Unraveling the Chinese Whispergame – Can we detect Circular Reporting?
Maaike de Boer, Matthias Fäth, Judith Dijk and Freek Bomhof


The news often suffers from the Chinese Whispergame, in which one source reports on a certain event and others copy and slightly change the content. In this way it seems that the information is coming from multiple sources, whereas it originates from one source. In this research, we try to detect this circular reporting by performing two experiments on real news data. We collected 1002 news articles from several English and Spanish sources, of which roughly 750 about Venezuela and the others about other unrelated topics. We extracted n-grams, stylometric features, Names, Organizations and Locations (NOL) as features from the articles. First, we classify whether an article is about Venezuela or not. We use state-of-the-art classifiers, such as Random Forest, SGD, and k-NN. The results show that the performance (accuracy and F1-score) is higher than 90% for all classifiers used. The second experiment includes the detection of similar articles. We use the cosine similarity between the n-grams and the set overlap between the NOLs as classifiers, in which a score > 0.9 indicates that two articles are the same.
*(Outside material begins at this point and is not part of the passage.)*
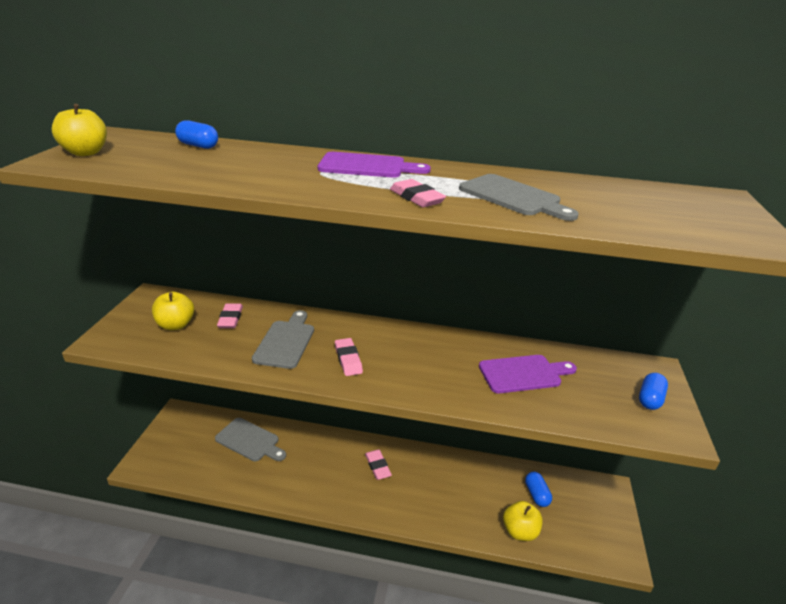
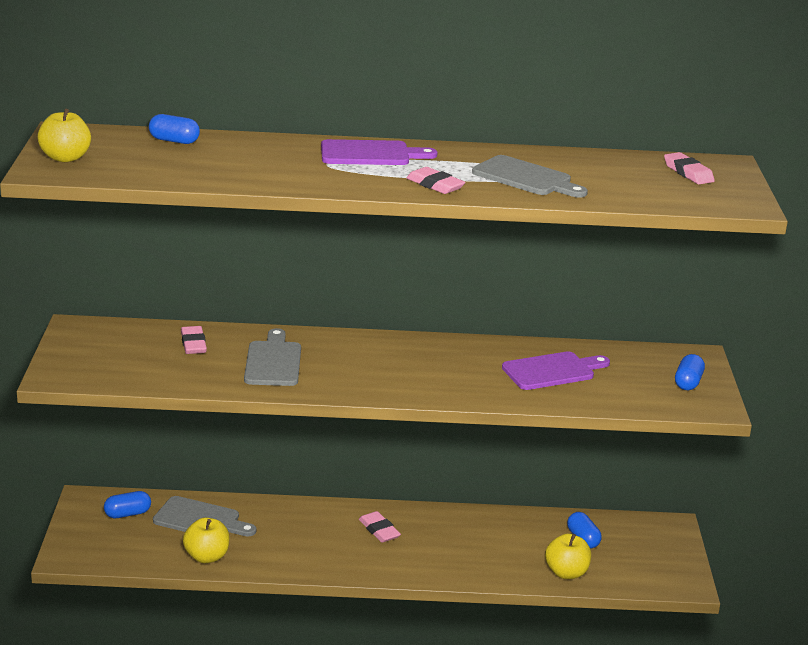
camera: 10 degrees left, 5 degrees down
(176, 325) = (131, 355): yellow apple -> yellow apple (207, 557)
(200, 429) = (127, 514): none -> blue capsule
(348, 359) = (353, 373): pink eraser -> pink eraser (688, 173)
Because we do not have a ground truth, we use Amazon Mechanical Turk to validate that this classification is correct on positively classified samples and negative on random samples. The results show that the three human annotators barely agreed on the similarity of the articles (Fleiss’ kappa < 0.4), showing that it is even for humans hard to unravel the Chinese Whisper Game. Future work includes the collection of ground-truth data.